We understand, from a letter from Anna Soubry, the Minister for Public Health, that there is, as yet, no planned date for this work, which could take at least two years to complete, and that there are no plans to start until the department’s work on,
“a number of high-priority programmes”,
was completed. The implication is that public health regulation is not a priority, particularly where it concerns individuals other than medics in delivering those services. There is an increasing number of individuals and organisations offering health-related services who are not regulated, trained or accountable, and that is clearly unacceptable. Regulation will provide a crucial mechanism for identifying problems at an early stage and providing opportunities for these to be addressed.
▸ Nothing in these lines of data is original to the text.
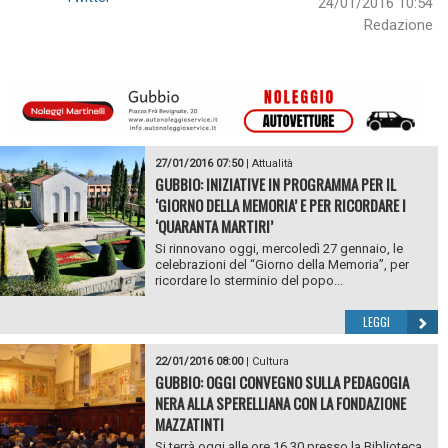
24/01/2016 10:54
Redazione
27/01/2016 07:50
|
Attualità
GUBBIO: INIZIATIVE IN PROGRAMMA PER IL
‘GIORNO DELLA MEMORIA’ E PER RICORDARE I
‘QUARANTA MARTIRI’
Si rinnovano oggi, mercoledì 27 gennaio, le
celebrazioni del “Giorno della Memoria”, per
ricordare lo sterminio del popo...
LEGGI
22/01/2016 08:00
|
Cultura
GUBBIO: OGGI CONVEGNO SULLA PEDAGOGIA
NERA ALLA SPERELLIANA CON LA FONDAZIONE
MAZZATINTI
Si terrà oggi alle ore 16,30 presso la Biblioteca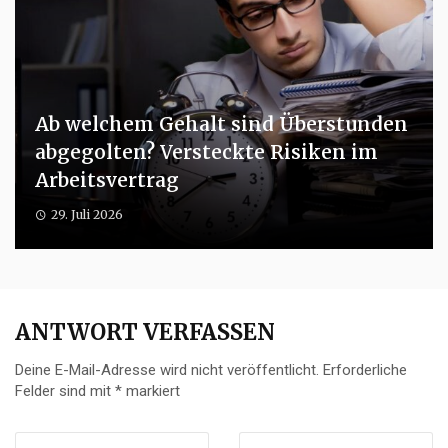
Ab welchem Gehalt sind Überstunden
abgegolten? Versteckte Risiken im
Arbeitsvertrag
29. Juli 2026
ANTWORT VERFASSEN
Deine E-Mail-Adresse wird nicht veröffentlicht.
Erforderliche
Felder sind mit
*
markiert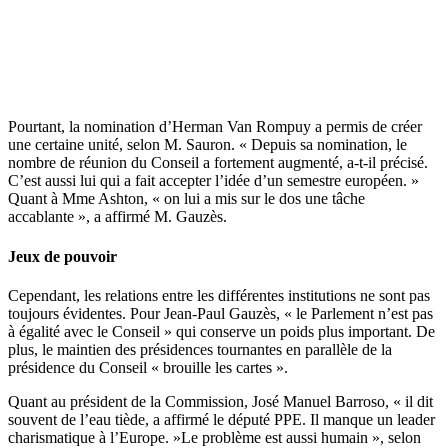
Pourtant, la nomination d’Herman Van Rompuy a permis de créer
une certaine unité, selon M. Sauron. « Depuis sa nomination, le
nombre de réunion du Conseil a fortement augmenté, a-t-il précisé.
C’est aussi lui qui a fait accepter l’idée d’un semestre européen. »
Quant à Mme Ashton, « on lui a mis sur le dos une tâche
accablante », a affirmé M. Gauzès.
Jeux de pouvoir
Cependant, les relations entre les différentes institutions ne sont pas
toujours évidentes. Pour Jean-Paul Gauzès, « le Parlement n’est pas
à égalité avec le Conseil » qui conserve un poids plus important. De
plus, le maintien des présidences tournantes en parallèle de la
présidence du Conseil « brouille les cartes ».
Quant au président de la Commission, José Manuel Barroso, « il dit
souvent de l’eau tiède, a affirmé le député PPE. Il manque un leader
charismatique à l’Europe. »Le problème est aussi humain », selon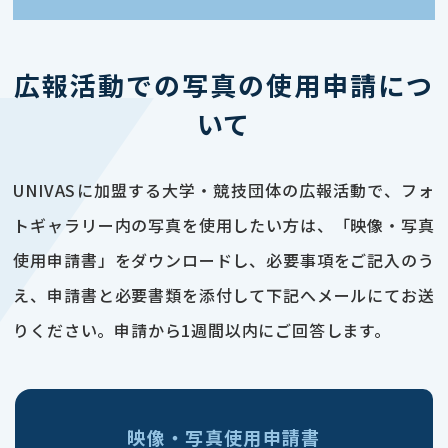
広報活動での写真の使用申請につ
いて
UNIVASに加盟する大学・競技団体の広報活動で、フォ
トギャラリー内の写真を使用したい方は、「映像・写真
使用申請書」をダウンロードし、必要事項をご記入のう
え、申請書と必要書類を添付して下記へメールにてお送
りください。申請から1週間以内にご回答します。
映像・写真使用申請書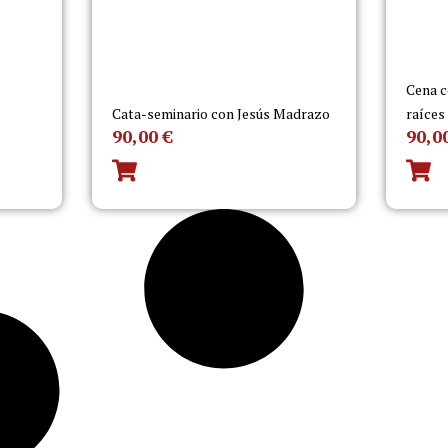
Cena c
Cata-seminario con Jesús Madrazo
raíces
90,00
€
90,0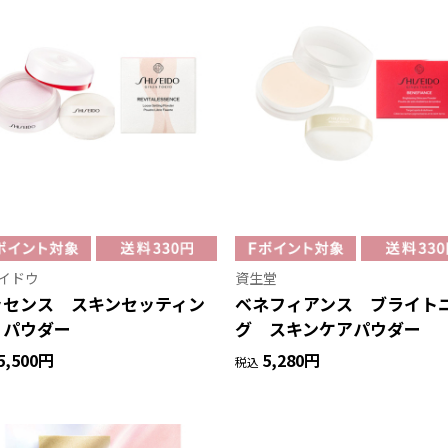
イドウ
資生堂
ッセンス スキンセッティン
ベネフィアンス ブライト
 パウダー
グ スキンケアパウダー
5,500円
5,280円
税込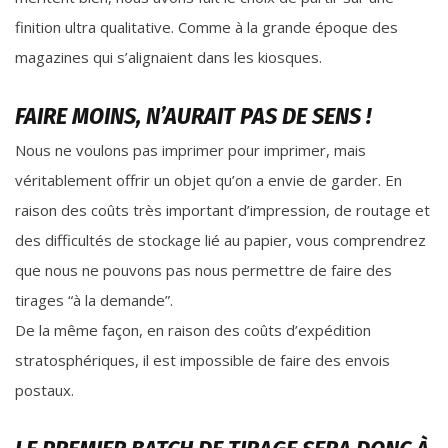
finition ultra qualitative. Comme à la grande époque des
magazines qui s’alignaient dans les kiosques.
FAIRE MOINS, N’AURAIT PAS DE SENS !
Nous ne voulons pas imprimer pour imprimer, mais
véritablement offrir un objet qu’on a envie de garder. En
raison des coûts très important d’impression, de routage et
des difficultés de stockage lié au papier, vous comprendrez
que nous ne pouvons pas nous permettre de faire des
tirages “à la demande”.
De la même façon, en raison des coûts d’expédition
stratosphériques, il est impossible de faire des envois
postaux.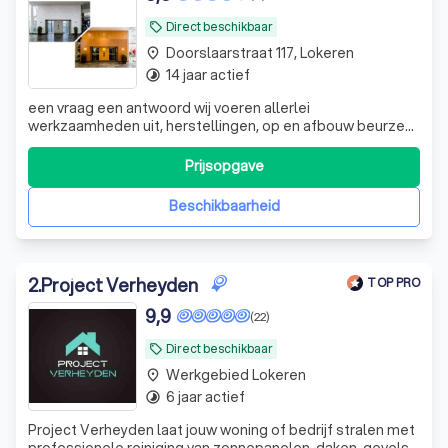
Direct beschikbaar
local_offer
Doorslaarstraat 117, Lokeren
place
14 jaar actief
timelapse
een vraag een antwoord wij voeren allerlei
werkzaamheden uit, herstellingen, op en afbouw beurzen
congressen en festivals, leveren en opbouwen kleine
standen en popups, bestickering en veel meer
Prijsopgave
Beschikbaarheid
2
.
Project Verheyden
TOP PRO
9,9
(22)
Direct beschikbaar
local_offer
Werkgebied Lokeren
place
6 jaar actief
timelapse
Project Verheyden laat jouw woning of bedrijf stralen met
professionele reiniging van zonnepanelen, daken, gevels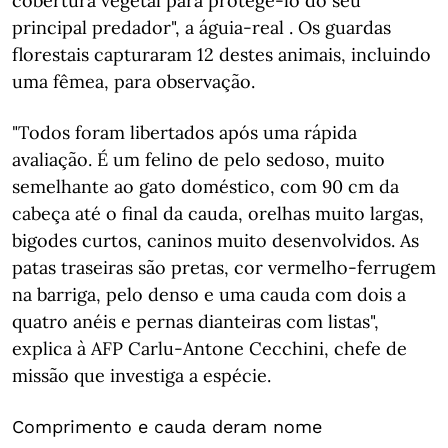
cobertura vegetal para protegê-lo do seu
principal predador", a águia-real . Os guardas
florestais capturaram 12 destes animais, incluindo
uma fêmea, para observação.
"Todos foram libertados após uma rápida
avaliação. É um felino de pelo sedoso, muito
semelhante ao gato doméstico, com 90 cm da
cabeça até o final da cauda, orelhas muito largas,
bigodes curtos, caninos muito desenvolvidos. As
patas traseiras são pretas, cor vermelho-ferrugem
na barriga, pelo denso e uma cauda com dois a
quatro anéis e pernas dianteiras com listas",
explica à AFP Carlu-Antone Cecchini, chefe de
missão que investiga a espécie.
Comprimento e cauda deram nome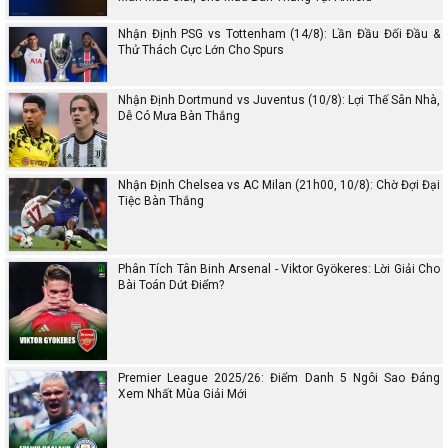
Nhận Định PSG vs Tottenham (14/8): Lần Đầu Đối Đầu &
Thử Thách Cực Lớn Cho Spurs
Nhận Định Dortmund vs Juventus (10/8): Lợi Thế Sân Nhà,
Dễ Có Mưa Bàn Thắng
Nhận Định Chelsea vs AC Milan (21h00, 10/8): Chờ Đợi Đại
Tiệc Bàn Thắng
Phân Tích Tân Binh Arsenal - Viktor Gyökeres: Lời Giải Cho
Bài Toán Dứt Điểm?
Premier League 2025/26: Điểm Danh 5 Ngôi Sao Đáng
Xem Nhất Mùa Giải Mới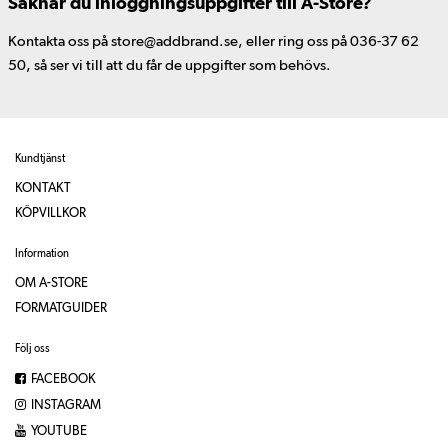
Saknar du inloggningsuppgifter till A-Store?
Kontakta oss på store@addbrand.se, eller ring oss på 036-37 62
50, så ser vi till att du får de uppgifter som behövs.
Kundtjänst
KONTAKT
KÖPVILLKOR
Information
OM A-STORE
FORMATGUIDER
Följ oss
FACEBOOK
INSTAGRAM
YOUTUBE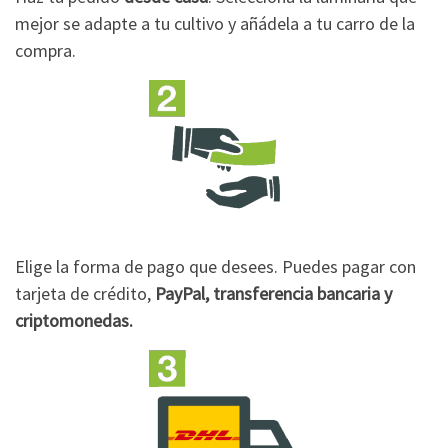
mejor se adapte a tu cultivo y añádela a tu carro de la
compra.
Elige la forma de pago que desees. Puedes pagar con
tarjeta de crédito,
PayPal, transferencia bancaria y
criptomonedas.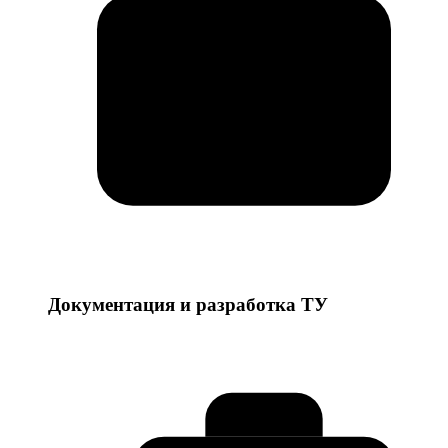
Документация и разработка ТУ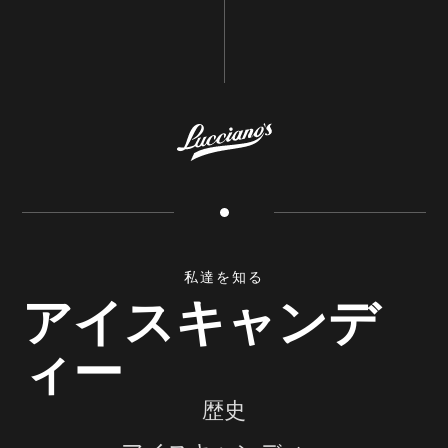
私達を知る
アイスキャンデ
ィー
歴史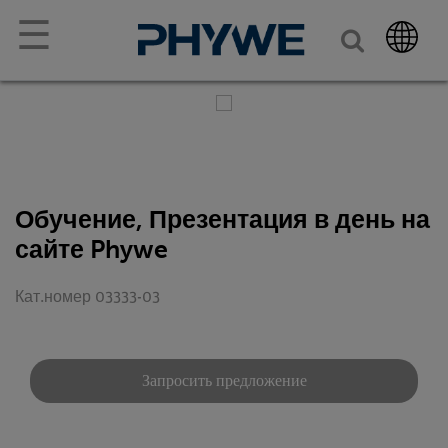
☰
Обучение, Презентация в день на
сайте Phywe
Кат.номер 03333-03
Запросить предложение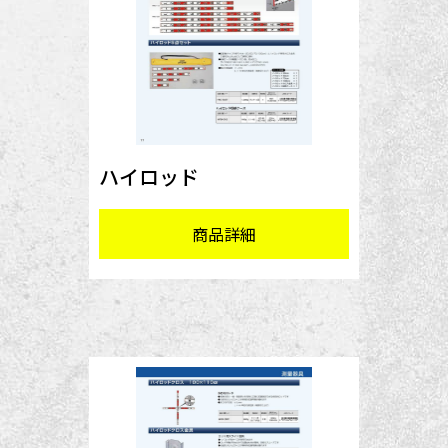
ハイロッド
商品詳細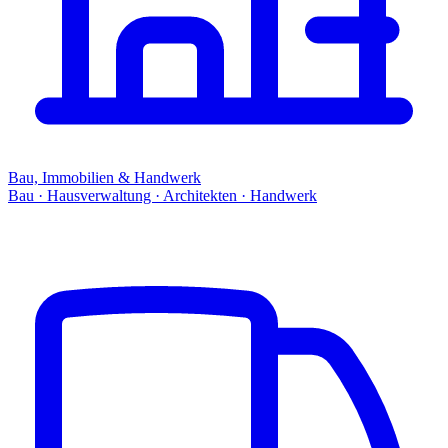
Bau, Immobilien & Handwerk
Bau · Hausverwaltung · Architekten · Handwerk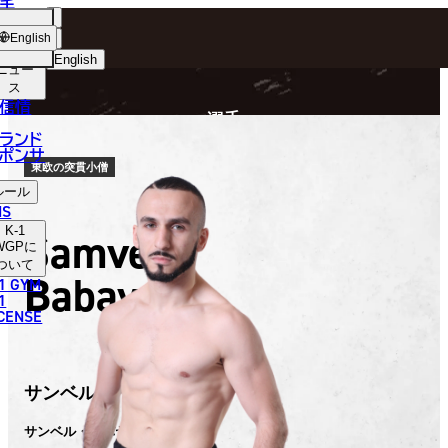
手
FIGHTER
ショッ
English
プ
English
ニュー
ス
日本語
P
信情
選手
English
ランド
ポンサ
한국어
東欧の突貫小僧
ルール
中文（简体）
NS
K-1
Samvel
中文（繁體）
WGP
に
ついて
Babayan
1 GYM
ไทย
1
ICENSE
العربية
サンベル・ババヤン
サンベル・ババヤン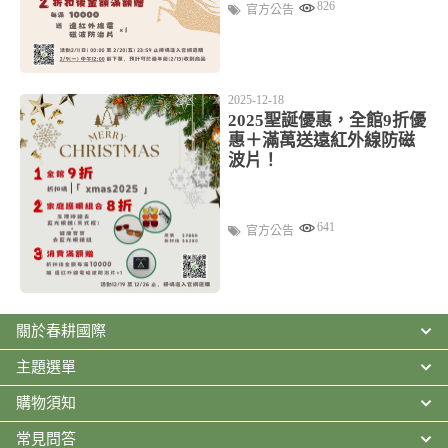
826
官方公告
2025-12-18
2025聖誕優惠，全館9折優
惠＋滿萬送遠紅外線防磁
波片！
641
官方公告
關於春耕國際
主題選單
購物須知
常見問答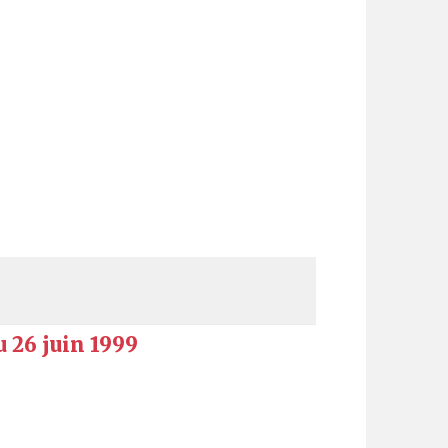
 26 juin 1999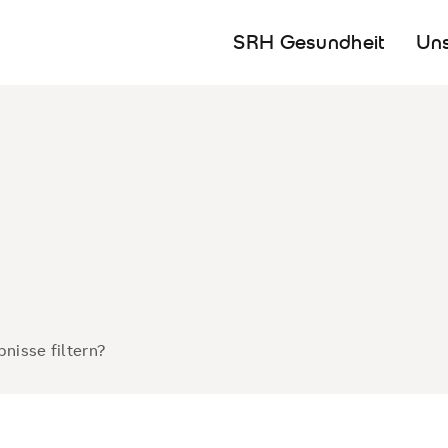
SRH Gesundheit
Uns
bnisse filtern?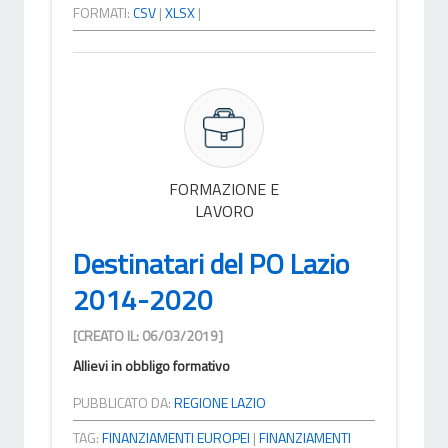
FORMATI:
CSV
|
XLSX
|
FORMAZIONE E
LAVORO
Destinatari del PO Lazio
2014-2020
[CREATO IL: 06/03/2019]
Allievi in obbligo formativo
PUBBLICATO DA:
REGIONE LAZIO
TAG:
FINANZIAMENTI EUROPEI
|
FINANZIAMENTI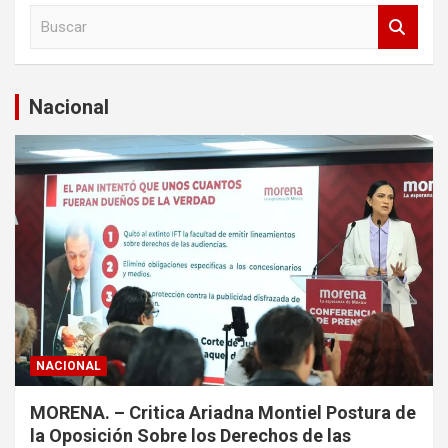
B
u
s
c
a
Nacional
r
NACIONAL
MORENA. – Critica Ariadna Montiel Postura de
la Oposición Sobre los Derechos de las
The public have a right to be assured that, if things go
wrong, there will be accountability, sanctions and procedures to prevent future mistakes. Can the Minister provide reassurance that the statutory regulation of public health specialists from backgrounds other than medicine and dentistry will be in place by the end of 2014, which seems a reasonable timescale? When will work actually commence on the necessary processes for ensuring the implementation of this statutory regulation?